Fellow Redditors weighed in:
- NTA: Not the A**hole
- YTA: You’re the A**hole
- ESH: Everybody Sucks Here
- NAH: No A**holes Here
Some were appalled by the husband’s attitude toward his wife.
“I stopped reading at ‘I am the breadwinner.’ Whoever calls themselves that is at least trending towards if not a full-blown AH.” – stygian213
“Honestly, he’s a s**tty husband. I’d be more worried about my husband’s well-being, than what I needed if he wasn’t answering me back. I would have immediately checked and made sure that he was okay, and if medical attention was needed.”
“His wife could have been seriously ill, and he choose to mope around and complain instead of making sure she was fine. He got lucky this time, but what happens when his luck runs out?” – Humorilove
“The second sentence is literally OP telling his wife what she ‘has to make sure is done.’ You know, beyond raising their THREE CHILDREN on her own with what I assume is zero help from OP. He’s too busy entertaining his colleagues, poor chap.”
“Anytime you’re giving your partner orders, you’re 99.99% likely to be TA.”
“YTA” – portezbie
Others agreed and said the husband was responsible for caring for the home, too.
“WAY too many people (I hate to say it but typically husbands) with stay-at-home wives get home from work and think their day ends but their wife’s day continues 24/7. NEWSFLASH: IT’S YOUR HOUSE, TOO.” – notthe1_88
“He also seems to feel no responsibility in parenting with his wife to teach his children daily life skills. Kids can help clean from like 2 years old, even if it’s only putting toys away or throwing away a diaper.”
“They should all, including dad, be keeping the house clean. YTA as a husband and father.” – arradial
“If YOU were having guests over, then it is YOUR responsibility to make sure the house is clean for them.”
“She is working all day too, and in her case, she doesn’t get to hang out with HER friends after work because her shift NEVER ENDS. YTA.”
“Sincerely, A ‘breadwinner’ parent who respects the SAHP (stay-at-home parent).” – devilicious
Some shared their interpretations of the friends’ behavior during their visit.

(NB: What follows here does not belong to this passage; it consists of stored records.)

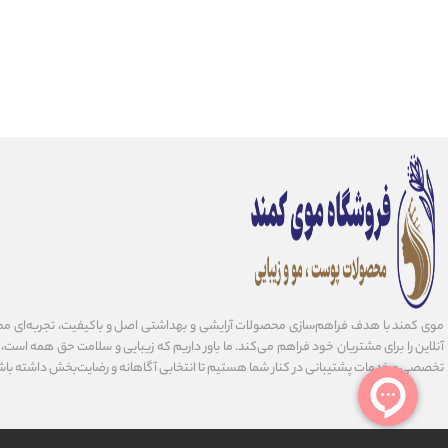
موی کمند با هدف فراهم‌سازی محصولات آرایشی و بهداشتی اصل و باکیفیت، تجربه‌ای مط
آنلاین را برای مشتریان خود فراهم می‌کند. ما باور داریم که زیبایی و سلامت حق همه است، و 
تخصصی و خدمات پشتیبانی در کنار شما هستیم تا انتخابی آگاهانه و رضایت‌بخش داشته باش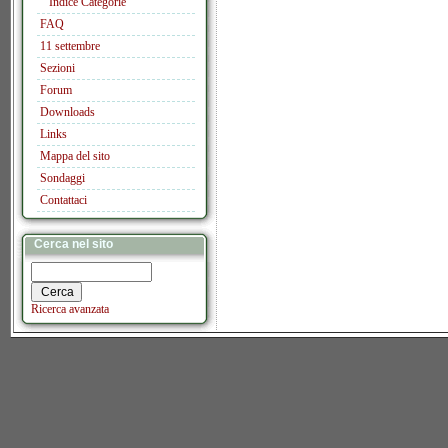
Indice Categorie
FAQ
11 settembre
Sezioni
Forum
Downloads
Links
Mappa del sito
Sondaggi
Contattaci
Cerca nel sito
Ricerca avanzata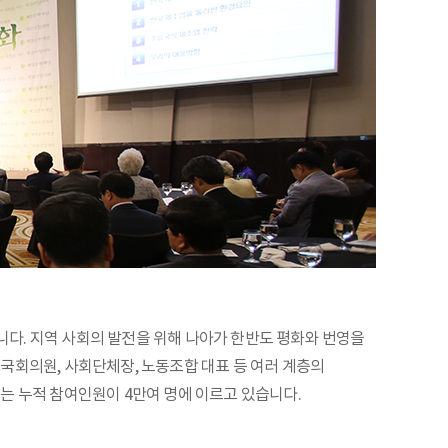
습니다. 지역 사회의 발전을 위해 나아가 한반도 평화와 번영을
국회의원, 사회단체장, 노동조합 대표 등 여러 계층의
는 누적 참여인원이 4만여 명에 이르고 있습니다.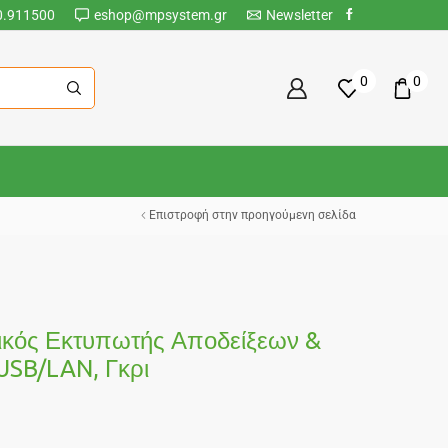
0.911500
eshop@mpsystem.gr
Newsletter
0
0
Επιστροφή στην προηγούμενη σελίδα
ός Εκτυπωτής Αποδείξεων &
USB/LAN, Γκρι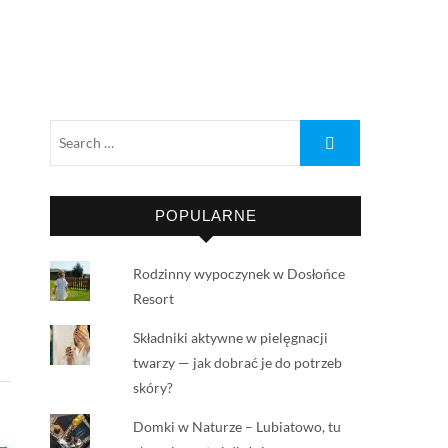
POPULARNE
Rodzinny wypoczynek w Dosłońce
Resort
Składniki aktywne w pielęgnacji
twarzy — jak dobrać je do potrzeb
skóry?
Domki w Naturze – Lubiatowo, tu
 →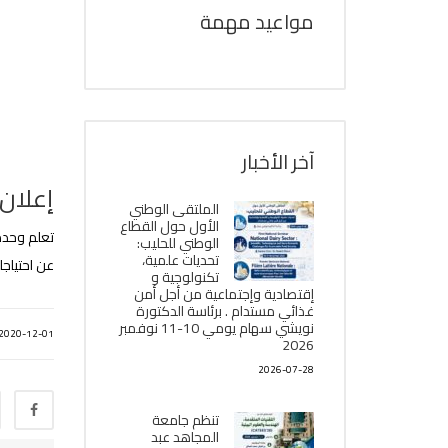
مواعيد مهمة
آخر الأخبار
إعلان
الملتقى الوطني
الأول حول القطاع
تعلم وحدة 
الوطني للحليب:
تحديات علمية،
عن احتياج
تكنولوجية و
إقتصادية وإجتماعية من أجل أمن
غذائي مستدام . برئاسة الدكتورة
نويشي سهام يومي 10-11 نوفمبر
2020-12-01
2026
2026-07-28
تنظم جامعة
المجاهد عبد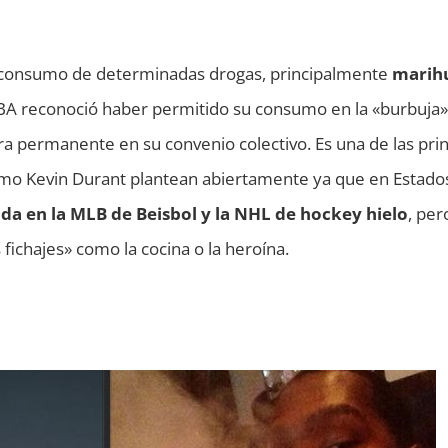
l consumo de determinadas drogas, principalmente
marih
BA reconoció haber permitido su consumo en la «burbuja»
a permanente en su convenio colectivo. Es una de las prin
omo Kevin Durant plantean abiertamente ya que en Estado
ida en la MLB de Beisbol y la NHL de hockey hielo
, per
fichajes» como la cocina o la heroína.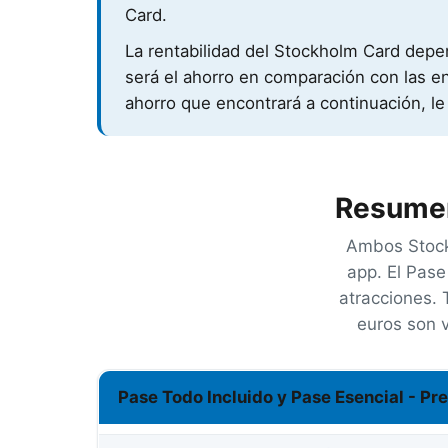
Card.
La rentabilidad del Stockholm Card depe
será el ahorro en comparación con las ent
ahorro que encontrará a continuación, le
Resumen
Ambos Stockh
app. El Pase
atracciones. 
euros son 
Pase Todo Incluido y Pase Esencial - Pr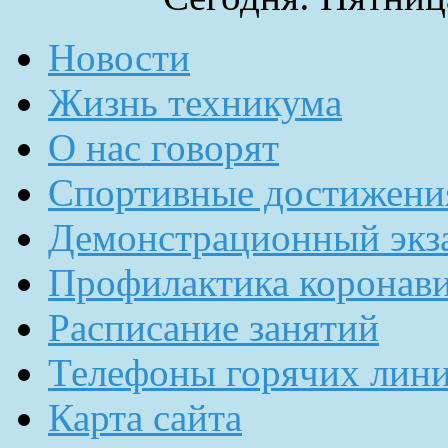
Новости
Жизнь техникума
О нас говорят
Спортивные достижени
Демонстрационный экз
Профилактика коронав
Расписание занятий
Телефоны горячих лин
Карта сайта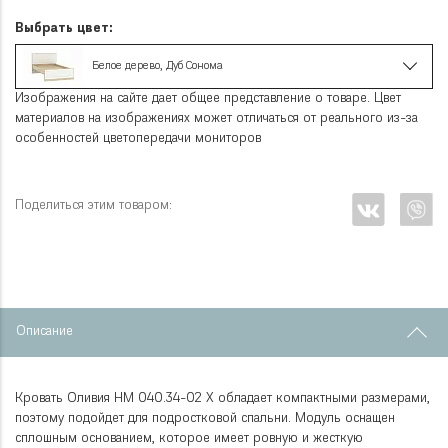
Выбрать цвет:
Белое дерево, Дуб Сонома
Изображения на сайте дает общее представление о товаре. Цвет
материалов на изображениях может отличаться от реального из-за
особенностей цветопередачи мониторов
Поделиться этим товаром:
Описание
Кровать Оливия НМ 040.34-02 X обладает компактными размерами,
поэтому подойдет для подростковой спальни. Модуль оснащен
сплошным основанием, которое имеет ровную и жесткую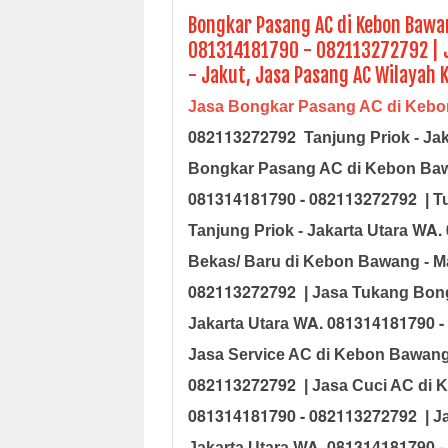
Bongkar Pasang AC di Kebon Bawan
081314181790 - 082113272792 | 
- Jakut, Jasa Pasang AC Wilayah
Jasa Bongkar Pasang AC di Keb
082113272792
Tanjung Priok - Ja
Bongkar Pasang AC di Kebon Bawa
081314181790 - 082113272792
| T
WA. 
Tanjung Priok - Jakarta Utara
Bekas/ Baru di Kebon Bawang - M
082113272792
| Jasa Tukang Bon
WA. 081314181790 -
Jakarta Utara
Jasa Service AC di
Kebon Bawang -
082113272792
| Jasa Cuci AC di
K
081314181790 - 082113272792
| J
WA. 081314181790 -
Jakarta Utara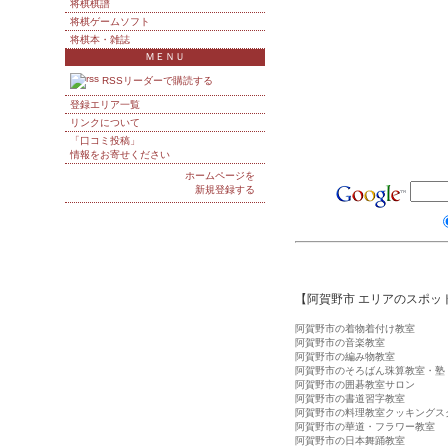
将棋棋譜
将棋ゲームソフト
将棋本・雑誌
ＭＥＮＵ
RSSリーダーで購読する
登録エリア一覧
リンクについて
「口コミ投稿」
情報をお寄せください
ホームページを
新規登録する
【阿賀野市 エリアのスポッ
阿賀野市の着物着付け教室
阿賀野市の音楽教室
阿賀野市の編み物教室
阿賀野市のそろばん珠算教室・塾
阿賀野市の囲碁教室サロン
阿賀野市の書道習字教室
阿賀野市の料理教室クッキングス
阿賀野市の華道・フラワー教室
阿賀野市の日本舞踊教室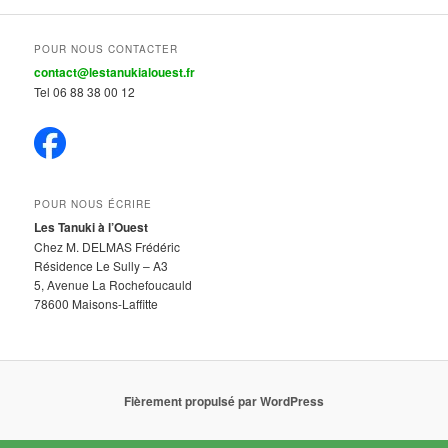
POUR NOUS CONTACTER
contact@lestanukialouest.fr
Tel 06 88 38 00 12
POUR NOUS ÉCRIRE
Les Tanuki à l’Ouest
Chez M. DELMAS Frédéric
Résidence Le Sully – A3
5, Avenue La Rochefoucauld
78600 Maisons-Laffitte
Fièrement propulsé par WordPress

“YTA. So let me get this straight… you work (presumably) normal business hours, or close to it, and you expect your wife to be ‘on’ 24/7 as a SAHM as well as a house cleaner?”
“I’ll also say, if your friends really were judging you that harshly for the state of your house, given you have three kids, then your friends are AHs too.”
“I wonder if the weird looks from the friends were because they were picking up on OPs hostility towards his wife.” – syst3x
“The friends could just be picking up on the OP’s embarrassment – once you see your house is a trainwreck, you have to own that in front of guests.”
“If you’re uncomfortable, they’re uncomfortable. OP needs to accept he has his children at home and so this is how his house is.” – spongekitty
“I’m wondering if the friends noticed that wife was apparently missing for the entire time they were there and OP didn’t seem concerned.”
“Like, if I had sent a text and assumed the house would be clean (ignoring the problems in that itself), and it wasn’t when I got home and I couldn’t find my spouse… I’d probably be a tad bit less concerned with the toys and more with finding my spouse and the adult responsible for my children at that point in time?” – BabyCowGT
While the OP was embarrassed on behalf of his friends and coworkers visiting, the subReddit insisted this was not the most vital concern.
Rather, he should have been more worried about his wife acting out of character. Not to mention, if he wanted the guarantee of a clean house prior to a visit, there was always the option to help out.